** Data excerpts **
▽
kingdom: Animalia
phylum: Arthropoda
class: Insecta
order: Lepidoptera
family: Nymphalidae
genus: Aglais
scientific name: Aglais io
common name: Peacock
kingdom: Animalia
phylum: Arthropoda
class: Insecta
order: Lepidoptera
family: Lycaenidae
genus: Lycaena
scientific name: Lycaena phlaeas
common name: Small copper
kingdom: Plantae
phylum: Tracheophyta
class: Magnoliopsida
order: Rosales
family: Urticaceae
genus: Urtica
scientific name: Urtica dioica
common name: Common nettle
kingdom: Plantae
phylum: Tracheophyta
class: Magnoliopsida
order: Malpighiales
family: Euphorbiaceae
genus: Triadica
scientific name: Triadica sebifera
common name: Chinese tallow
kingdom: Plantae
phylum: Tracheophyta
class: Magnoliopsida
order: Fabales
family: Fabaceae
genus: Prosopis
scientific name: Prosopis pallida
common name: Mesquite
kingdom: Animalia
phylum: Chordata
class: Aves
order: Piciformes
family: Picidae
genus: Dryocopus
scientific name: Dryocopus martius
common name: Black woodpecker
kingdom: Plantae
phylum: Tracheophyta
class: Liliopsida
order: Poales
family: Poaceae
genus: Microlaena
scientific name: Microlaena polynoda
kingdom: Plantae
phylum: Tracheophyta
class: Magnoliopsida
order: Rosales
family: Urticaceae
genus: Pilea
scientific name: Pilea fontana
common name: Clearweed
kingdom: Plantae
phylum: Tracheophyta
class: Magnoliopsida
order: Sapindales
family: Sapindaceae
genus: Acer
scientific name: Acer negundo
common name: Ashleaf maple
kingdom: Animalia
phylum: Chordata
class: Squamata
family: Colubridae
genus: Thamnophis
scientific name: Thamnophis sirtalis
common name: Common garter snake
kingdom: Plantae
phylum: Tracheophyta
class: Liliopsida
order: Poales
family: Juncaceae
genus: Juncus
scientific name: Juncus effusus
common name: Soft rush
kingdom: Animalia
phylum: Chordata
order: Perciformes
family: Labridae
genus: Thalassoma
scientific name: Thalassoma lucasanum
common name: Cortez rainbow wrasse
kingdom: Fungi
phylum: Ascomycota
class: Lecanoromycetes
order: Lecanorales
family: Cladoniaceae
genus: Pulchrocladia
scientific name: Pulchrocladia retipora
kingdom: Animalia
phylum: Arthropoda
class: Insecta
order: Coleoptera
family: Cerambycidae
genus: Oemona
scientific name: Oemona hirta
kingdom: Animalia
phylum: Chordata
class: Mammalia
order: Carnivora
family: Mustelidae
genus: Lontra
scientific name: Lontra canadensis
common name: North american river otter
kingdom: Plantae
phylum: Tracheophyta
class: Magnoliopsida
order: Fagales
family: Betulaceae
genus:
△
** What is expected **
Copy every line above word for word, in the same order.

** Exercise response **
kingdom: Animalia
phylum: Arthropoda
class: Insecta
order: Lepidoptera
family: Nymphalidae
genus: Aglais
scientific name: Aglais io
common name: Peacock
kingdom: Animalia
phylum: Arthropoda
class: Insecta
order: Lepidoptera
family: Lycaenidae
genus: Lycaena
scientific name: Lycaena phlaeas
common name: Small copper
kingdom: Plantae
phylum: Tracheophyta
class: Magnoliopsida
order: Rosales
family: Urticaceae
genus: Urtica
scientific name: Urtica dioica
common name: Common nettle
kingdom: Plantae
phylum: Tracheophyta
class: Magnoliopsida
order: Malpighiales
family: Euphorbiaceae
genus: Triadica
scientific name: Triadica sebifera
common name: Chinese tallow
kingdom: Plantae
phylum: Tracheophyta
class: Magnoliopsida
order: Fabales
family: Fabaceae
genus: Prosopis
scientific name: Prosopis pallida
common name: Mesquite
kingdom: Animalia
phylum: Chordata
class: Aves
order: Piciformes
family: Picidae
genus: Dryocopus
scientific name: Dryocopus martius
common name: Black woodpecker
kingdom: Plantae
phylum: Tracheophyta
class: Liliopsida
order: Poales
family: Poaceae
genus: Microlaena
scientific name: Microlaena polynoda
kingdom: Plantae
phylum: Tracheophyta
class: Magnoliopsida
order: Rosales
family: Urticaceae
genus: Pilea
scientific name: Pilea fontana
common name: Clearweed
kingdom: Plantae
phylum: Tracheophyta
class: Magnoliopsida
order: Sapindales
family: Sapindaceae
genus: Acer
scientific name: Acer negundo
common name: Ashleaf maple
kingdom: Animalia
phylum: Chordata
class: Squamata
family: Colubridae
genus: Thamnophis
scientific name: Thamnophis sirtalis
common name: Common garter snake
kingdom: Plantae
phylum: Tracheophyta
class: Liliopsida
order: Poales
family: Juncaceae
genus: Juncus
scientific name: Juncus effusus
common name: Soft rush
kingdom: Animalia
phylum: Chordata
order: Perciformes
family: Labridae
genus: Thalassoma
scientific name: Thalassoma lucasanum
common name: Cortez rainbow wrasse
kingdom: Fungi
phylum: Ascomycota
class: Lecanoromycetes
order: Lecanorales
family: Cladoniaceae
genus: Pulchrocladia
scientific name: Pulchrocladia retipora
kingdom: Animalia
phylum: Arthropoda
class: Insecta
order: Coleoptera
family: Cerambycidae
genus: Oemona
scientific name: Oemona hirta
kingdom: Animalia
phylum: Chordata
class: Mammalia
order: Carnivora
family: Mustelidae
genus: Lontra
scientific name: Lontra canadensis
common name: North american river otter
kingdom: Plantae
phylum: Tracheophyta
class: Magnoliopsida
order: Fagales
family: Betulaceae
genus:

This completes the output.